A reflection of life at the age of 37
Last month, I had my 38th birthday, and for some reason, I wasn’t feeling too good about it. It wasn’t that I was feeling depressed or anything of the sort it was more of a state of uncertainty than anything else. There are some points in life where you seem like your stuck in a constant cycle of monotony and not that there is anything wrong with that but you feel this deep thought in the back of your head and the the feeling in bottom of your gut that you should be doing more to make yourself happy but the road block your stuck at is that you don’t know where to start. That is where I have been to a certain point, and I am sure that a big part of that uncertainty is having an overthinking brain and having that kind of personally trait can be a blessing as well as a curse.
At 37, I feel caught between where I thought I would be and where I am. In my 20s, 37 seemed so far away, an age where I assumed I’d have it all figured out. Career, relationships, a clear sense of purpose. Yet, here I am, still navigating, still questioning. I don’t have all the answers, and some days I’m not even sure of the questions. There’s this quiet pressure that comes with getting older. You’re expected to have a direction, a path that feels intentional. But the truth is, I’m not always sure what’s next. Will I stay on this current road, or should I make a bold turn toward something new? And if I do, is it too late to change? It’s easy to feel stuck between the past and an uncertain future, and I feel that is my biggest problem.
Nostalgia for What’s Behind…
As I reflect on the years leading up to this point, nostalgia creeps in. The older I get, the more I realize how fleeting certain moments were the carefree days of my early 20s, the energy and optimism of my 30s. It’s not that I want to go back, but there’s a bittersweet longing for the simplicity of those times, before life’s responsibilities weighed as heavily as they do now. Nostalgia isn’t just about missing the past; it’s also about recognizing that time moves on whether we’re ready or not. I think back to the dreams I had when I was younger, some that I’ve achieved, others that I’ve let go of or shelved for another day and sometimes “another day” never comes and that was due to my own faults. And now, I wonder, is it time to chase those dreams again, or have they shifted into something else entirely?
The Future: An Open Road or Uncharted Territory?

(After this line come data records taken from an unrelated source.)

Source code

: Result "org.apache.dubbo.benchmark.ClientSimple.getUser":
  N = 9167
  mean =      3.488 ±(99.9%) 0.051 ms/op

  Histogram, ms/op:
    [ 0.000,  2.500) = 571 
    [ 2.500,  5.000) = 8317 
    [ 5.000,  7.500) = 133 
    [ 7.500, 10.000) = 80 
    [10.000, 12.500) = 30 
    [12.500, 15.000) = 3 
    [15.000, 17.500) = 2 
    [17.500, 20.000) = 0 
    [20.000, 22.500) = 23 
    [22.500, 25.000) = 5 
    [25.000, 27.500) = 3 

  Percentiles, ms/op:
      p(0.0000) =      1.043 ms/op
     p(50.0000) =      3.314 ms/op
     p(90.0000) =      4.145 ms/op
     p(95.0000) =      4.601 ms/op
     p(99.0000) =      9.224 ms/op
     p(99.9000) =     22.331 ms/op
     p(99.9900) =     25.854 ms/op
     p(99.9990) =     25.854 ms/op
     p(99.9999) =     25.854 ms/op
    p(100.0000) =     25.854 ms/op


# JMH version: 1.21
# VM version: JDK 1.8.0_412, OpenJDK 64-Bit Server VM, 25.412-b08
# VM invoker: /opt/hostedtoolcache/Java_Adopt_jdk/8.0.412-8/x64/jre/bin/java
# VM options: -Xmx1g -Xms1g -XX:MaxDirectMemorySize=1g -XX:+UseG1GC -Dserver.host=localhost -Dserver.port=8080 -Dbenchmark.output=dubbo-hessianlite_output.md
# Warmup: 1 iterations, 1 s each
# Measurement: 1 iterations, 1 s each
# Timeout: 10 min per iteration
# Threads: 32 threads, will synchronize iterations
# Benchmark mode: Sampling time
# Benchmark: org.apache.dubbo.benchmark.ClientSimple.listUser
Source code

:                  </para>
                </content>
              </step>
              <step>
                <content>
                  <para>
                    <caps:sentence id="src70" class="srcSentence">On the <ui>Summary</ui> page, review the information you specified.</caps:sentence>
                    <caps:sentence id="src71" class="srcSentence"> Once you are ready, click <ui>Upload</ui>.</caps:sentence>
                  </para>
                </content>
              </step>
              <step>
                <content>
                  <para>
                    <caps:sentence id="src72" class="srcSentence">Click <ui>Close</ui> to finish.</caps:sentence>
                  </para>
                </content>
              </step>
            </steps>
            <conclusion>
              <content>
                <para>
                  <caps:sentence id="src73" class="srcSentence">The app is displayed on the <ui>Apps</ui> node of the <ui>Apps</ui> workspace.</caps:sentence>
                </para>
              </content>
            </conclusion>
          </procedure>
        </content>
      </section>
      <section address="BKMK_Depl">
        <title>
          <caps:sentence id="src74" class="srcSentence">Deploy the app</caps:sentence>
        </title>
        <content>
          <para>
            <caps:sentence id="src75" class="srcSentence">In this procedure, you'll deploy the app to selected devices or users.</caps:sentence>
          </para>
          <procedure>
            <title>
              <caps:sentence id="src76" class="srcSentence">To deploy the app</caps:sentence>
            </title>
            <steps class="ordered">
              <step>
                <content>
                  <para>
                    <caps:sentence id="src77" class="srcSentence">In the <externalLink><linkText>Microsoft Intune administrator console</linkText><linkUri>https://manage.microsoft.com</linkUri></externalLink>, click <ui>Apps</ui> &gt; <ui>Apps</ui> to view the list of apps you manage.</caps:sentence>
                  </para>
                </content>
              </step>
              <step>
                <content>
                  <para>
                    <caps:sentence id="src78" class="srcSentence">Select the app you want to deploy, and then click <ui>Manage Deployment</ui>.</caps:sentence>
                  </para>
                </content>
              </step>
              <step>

Looking ahead, the future feels like both an open road and uncharted territory. I’m no longer at the beginning of my adult life, yet there’s still so much ahead. The problem is, the further I go, the more I realize how unpredictable life can be. There’s excitement in that, sure, but also some fear. What if I make the wrong decisions? What if I don’t live up to the expectations I’ve placed on myself? The overthinking on this is maddening. But maybe that’s the beauty of this age is understanding that it’s okay not to have everything figured out. Life doesn’t come with a manual, and at 37, I’ve learned that sometimes the best moments come from unexpected detours. The uncertainty I feel isn’t a sign of failure; it’s a reminder that I’m still growing, still evolving.
Embracing the Now
As much as I ponder the past and future, I’m learning to embrace the now. The nostalgia and uncertainty remind me to appreciate what I have and who I am today. There’s a richness in being at this middle point, old enough to know myself better but young enough to still take chances. At 37, I’m giving myself permission to reflect, question, and not rush the answers. Life will unfold in its own time. For now, I’ll continue to honor the past, dream about the future, but most importantly, live in the present. Because this, too, is a chapter worth savoring.
So many people in my life tell me that I need to relax more. I need to enjoy life more, and you know what? That’s EXACTLY what I am going to fucking do! Be ready for the unknown of whatever comes my way and embracing the experience that comes with it. I’ve been in my shell way too long. It’s time to break out of it and enjoy life and where I am right here, right now!
See you next year for the reflection of the year at age 38.